Change listing data:
+++

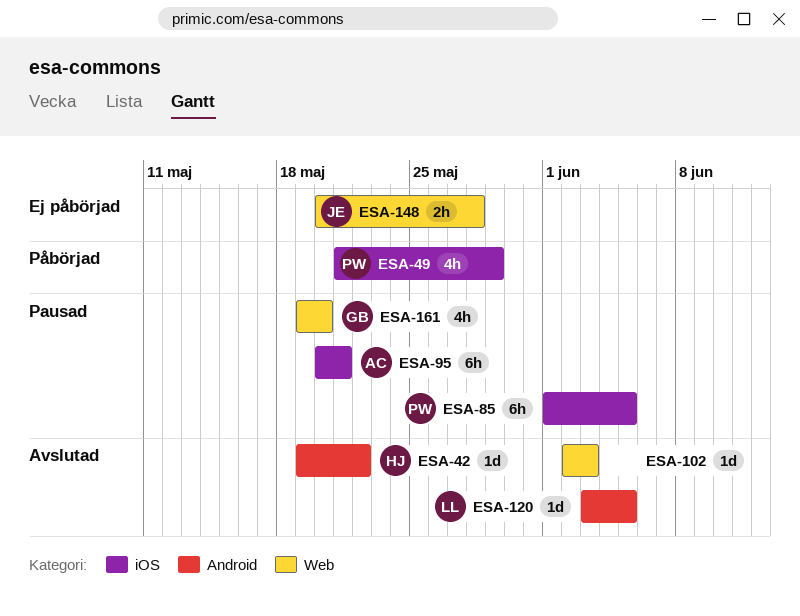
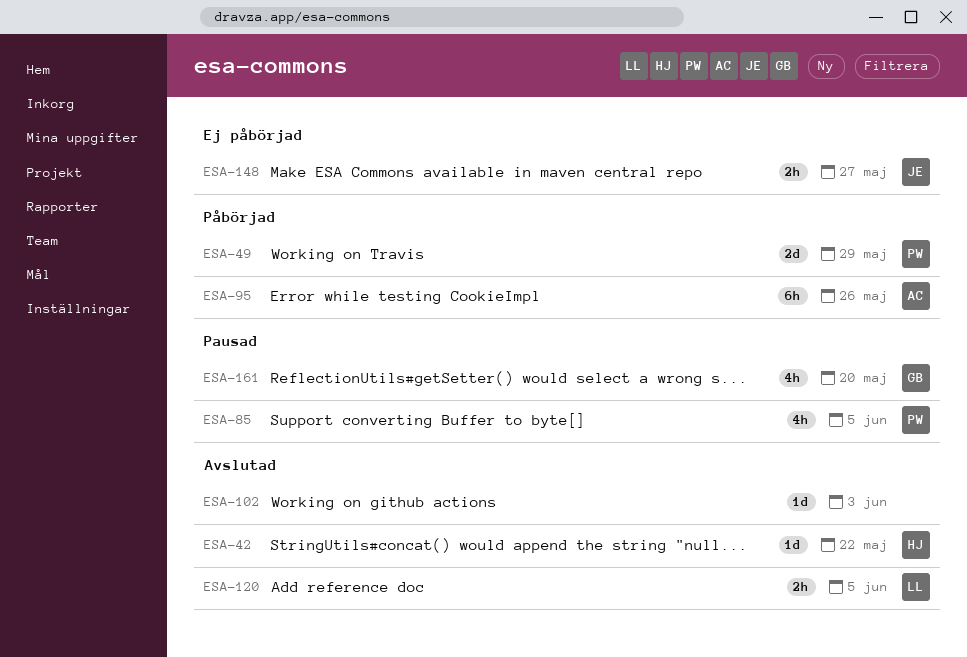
ESA-49, estimate: 4h -> 2d
ESA-85, estimate: 6h -> 4h
ESA-95, status: Pausad -> Påbörjad
ESA-95, due: May 21 -> May 26
ESA-120, estimate: 1d -> 2h
ESA-148, due: May 28 -> May 27

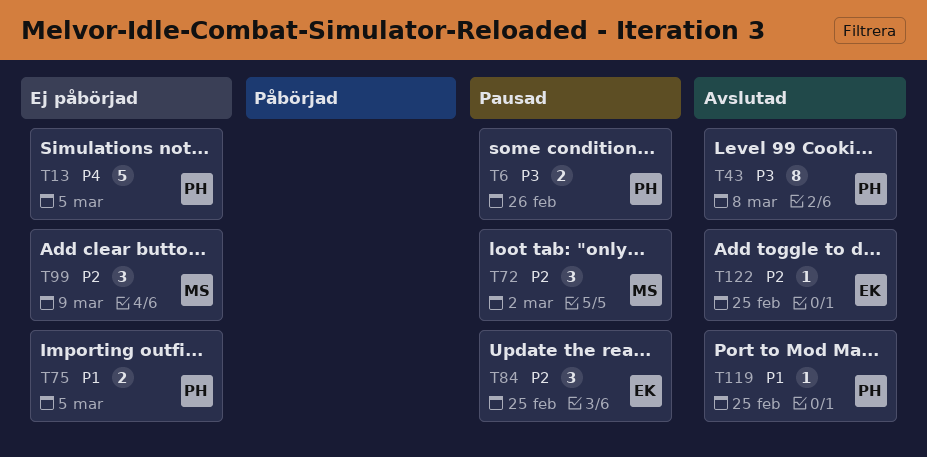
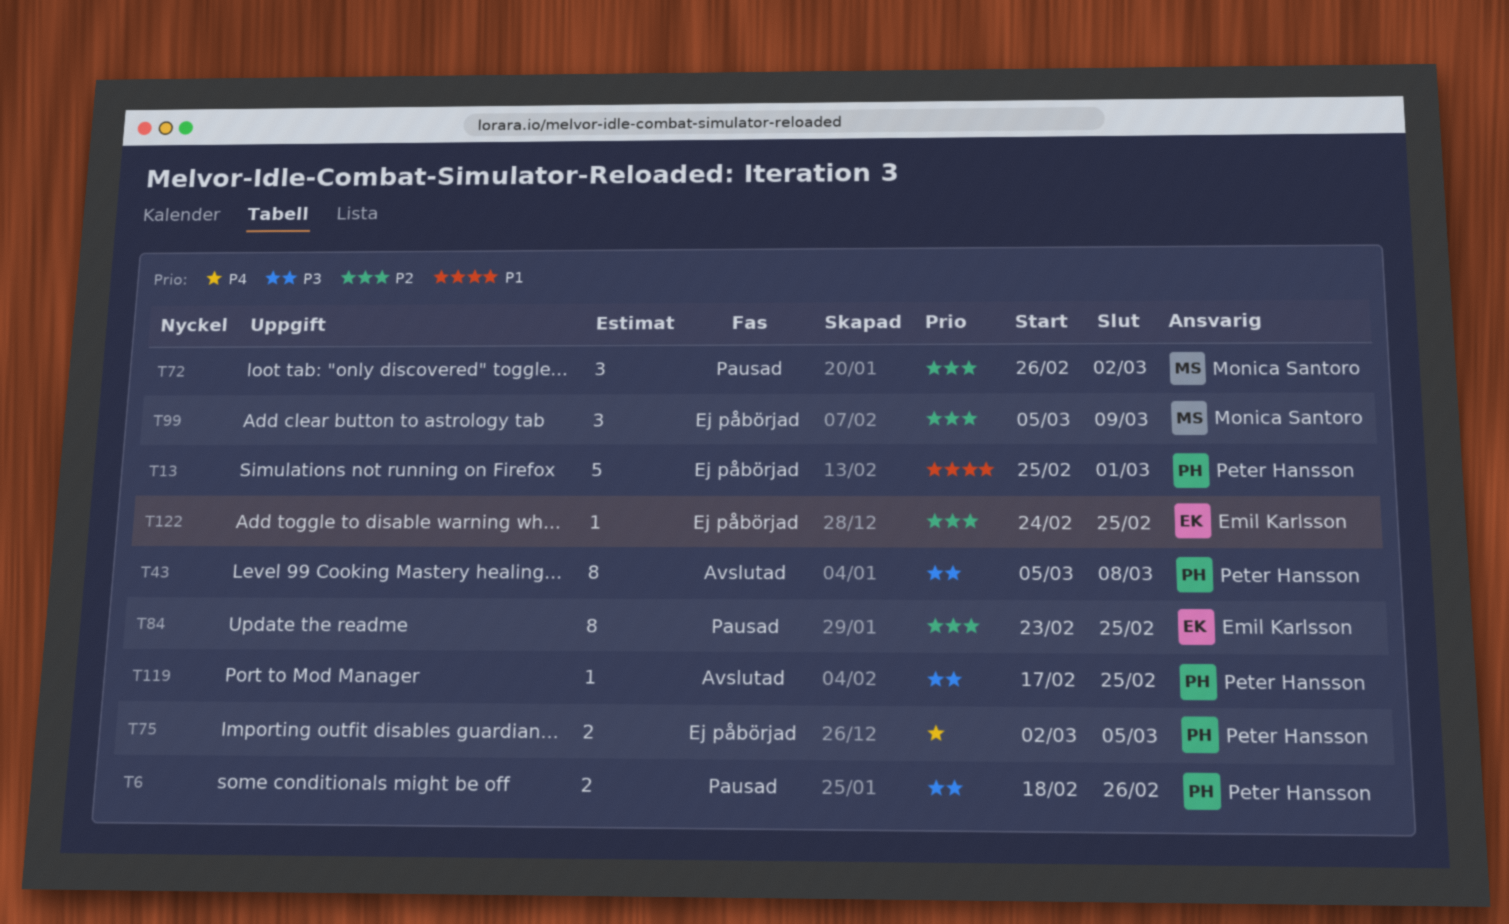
T13, priority: P4 -> P1
T13, due: Mar 5 -> Mar 1
T75, priority: P1 -> P4
T84, estimate: 3 -> 8
T119, priority: P1 -> P3
T122, status: Avslutad -> Ej påbörjad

+++

Reproduce exactly the line containing "T84, estimate: 3 -> 8" and every line after it through the end of the records above, and nothing else.

T84, estimate: 3 -> 8
T119, priority: P1 -> P3
T122, status: Avslutad -> Ej påbörjad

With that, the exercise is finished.